Shuhei TANAKA *, Taisei TOSAKI, Nanae ARATAKE, Eiichiro UCHINO, Yasushi OKUNO

Graduate School of Medicine, Kyoto University


Background and Objective:
Lifestyle-related diseases are caused by daily habits such as diet and physical activity, which vary widely among individuals. These diseases remain a major cause of mortality in many countries, including Japan. Since they are often asymptomatic in the early stages and can progress without notice, individualized preventive strategies are critical. In recent years, studies have explored the use of machine learning models with annual health checkup data to predict the risk of developing such diseases within a few years. However, relying solely on annual checkups lacks sufficient information on daily behaviors that strongly influence disease onset. This study aims to develop and validate a prediction model for future onset of type 2 diabetes—a representative lifestyle-related disease—by integrating wearable device-derived life log data (e.g., step count, weight, blood pressure, blood glucose) with annual health checkup data.
Methods:
We used anonymized, processed data provided by DeSC Healthcare, Inc., consisting of health insurance claims, annual health checkup records, life log data, and subscriber registries collected from April 2014 to December 2023. From a population of approximately 8.35 million individuals, a 1% sample (n = 83,596) was extracted. We included only participants with available life log data and constructed a binary classification model to predict whether they would develop type 2 diabetes within three years. We used XGBoost algorithm as the classification model.
Results:
The predictive model for 3-year onset of type 2 diabetes achieved an AUROC of 0.9131 on the test dataset. Examination of feature importance using SHAP (Shapley Additive Explanations) revealed that, along with clinically relevant variables such as HbA1c, step count from life log data ranked among the top contributing features.

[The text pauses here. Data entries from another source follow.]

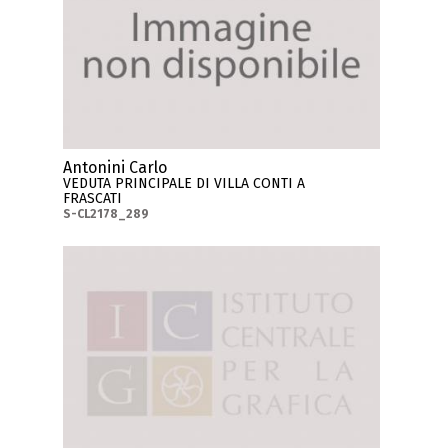
Antonini Carlo
VEDUTA PRINCIPALE DI VILLA CONTI A
FRASCATI
S-CL2178_289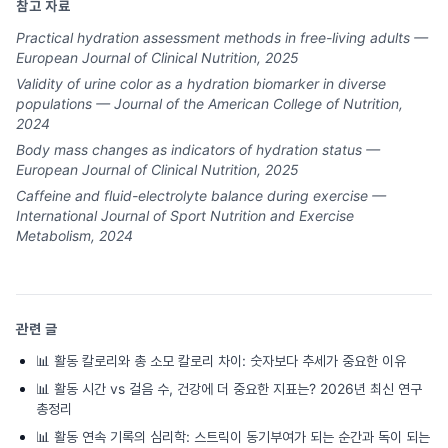
참고 자료
Practical hydration assessment methods in free-living adults —
European Journal of Clinical Nutrition, 2025
Validity of urine color as a hydration biomarker in diverse
populations — Journal of the American College of Nutrition,
2024
Body mass changes as indicators of hydration status —
European Journal of Clinical Nutrition, 2025
Caffeine and fluid-electrolyte balance during exercise —
International Journal of Sport Nutrition and Exercise
Metabolism, 2024
관련 글
📊
활동 칼로리와 총 소모 칼로리 차이: 숫자보다 추세가 중요한 이유
📊
활동 시간 vs 걸음 수, 건강에 더 중요한 지표는? 2026년 최신 연구
총정리
📊
활동 연속 기록의 심리학: 스트릭이 동기부여가 되는 순간과 독이 되는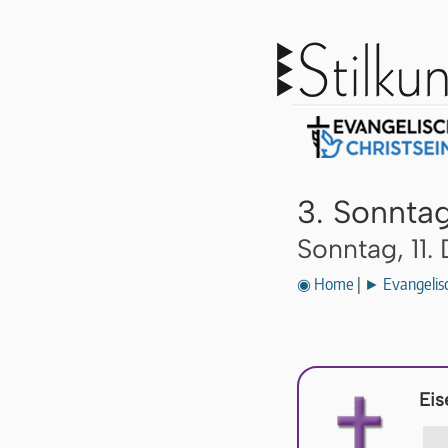
3. Sonnta
Sonntag, 11
◉ Home
|
► Evangelisc
Eis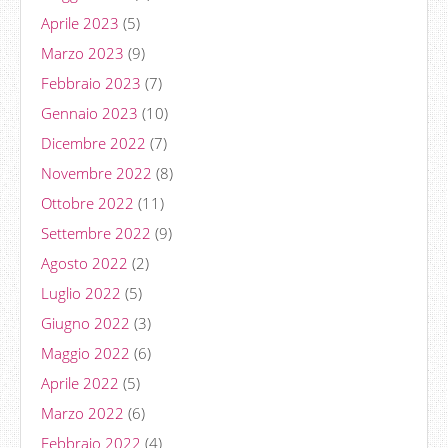
Aprile 2023
(5)
Marzo 2023
(9)
Febbraio 2023
(7)
Gennaio 2023
(10)
Dicembre 2022
(7)
Novembre 2022
(8)
Ottobre 2022
(11)
Settembre 2022
(9)
Agosto 2022
(2)
Luglio 2022
(5)
Giugno 2022
(3)
Maggio 2022
(6)
Aprile 2022
(5)
Marzo 2022
(6)
Febbraio 2022
(4)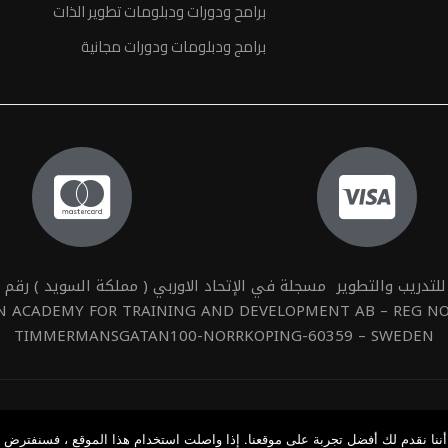
برامح ودورات ودبلومات تطوير الذات
برامج ودبلومات ودورات مجانية
تدريب والتطوير مسجلة في الإتحاد الاوربي ( مملكة السويد ) رقم التسجيل 31
N ACADEMY FOR TRAINING AND DEVELOPMENT AB – REG NO.
TIMMERMANSGATAN100-NORRKOPING-60359 – SWEDEN
أننا نقدم لك أفضل تجربة على موقعنا. إذا واصلت استخدام هذا الموقع ، فسنفترض أ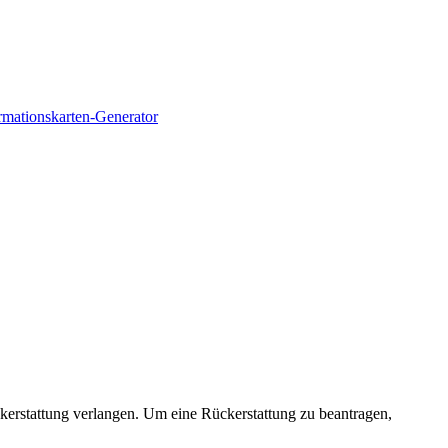
rmationskarten-Generator
erstattung verlangen. Um eine Rückerstattung zu beantragen,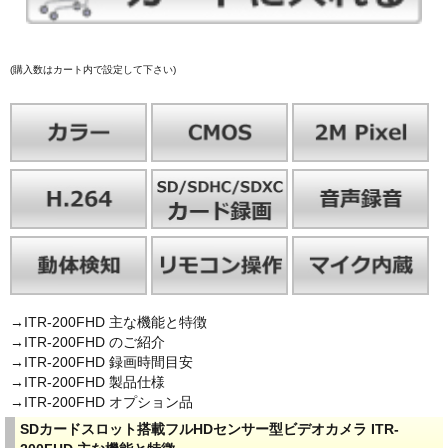
(購入数はカート内で設定して下さい)
→ITR-200FHD 主な機能と特徴
→ITR-200FHD のご紹介
→ITR-200FHD 録画時間目安
→ITR-200FHD 製品仕様
→ITR-200FHD オプション品
SDカードスロット搭載フルHDセンサー型ビデオカメラ ITR-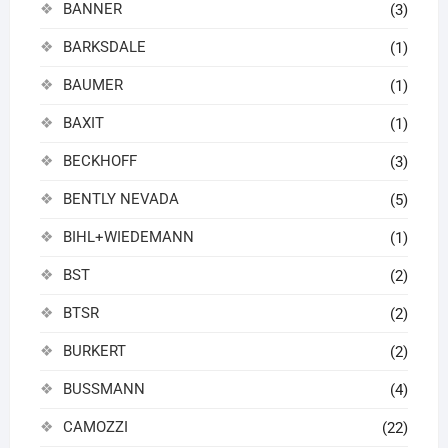
BANNER
(3)
BARKSDALE
(1)
BAUMER
(1)
BAXIT
(1)
BECKHOFF
(3)
BENTLY NEVADA
(5)
BIHL+WIEDEMANN
(1)
BST
(2)
BTSR
(2)
BURKERT
(2)
BUSSMANN
(4)
CAMOZZI
(22)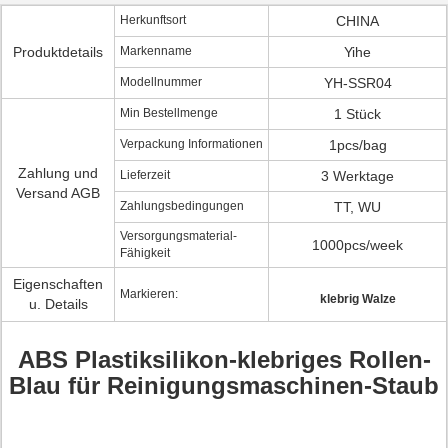
Herkunftsort
CHINA
Produktdetails
Markenname
Yihe
Modellnummer
YH-SSR04
Min Bestellmenge
1 Stück
Verpackung Informationen
1pcs/bag
Zahlung und
Lieferzeit
3 Werktage
Versand AGB
Zahlungsbedingungen
TT, WU
Versorgungsmaterial-
1000pcs/week
Fähigkeit
Eigenschaften
Markieren:
klebrig Walze
u. Details
ABS Plastiksilikon-klebriges Rollen-
Blau für Reinigungsmaschinen-Staub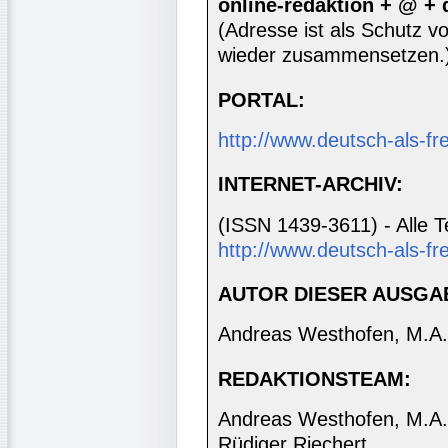
online-redaktion + @ +
(Adresse ist als Schutz vor
wieder zusammensetzen.
PORTAL:
http://www.deutsch-als-f
INTERNET-ARCHIV:
(ISSN 1439-3611) - Alle T
http://www.deutsch-als-fr
AUTOR DIESER AUSGA
Andreas Westhofen, M.A.
REDAKTIONSTEAM:
Andreas Westhofen, M.A., 
Rüdiger Riechert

Discussion and Conclusion:
We successfully developed a high-performance machine learning model for predicting the risk of type 2 diabetes onset by combining annual health checkup data with daily life log data. Step count, together with clinical markers like HbA1c, ranked among the top contributors in the prediction model, indicating that life log data are important for accurately predicting the onset of type 2 diabetes.
In the future, it is desirable to utilize the developed model in conjunction with more granular life log data collected at higher frequency than annual health checkups, to simulate individualized and realistic behavioral interventions.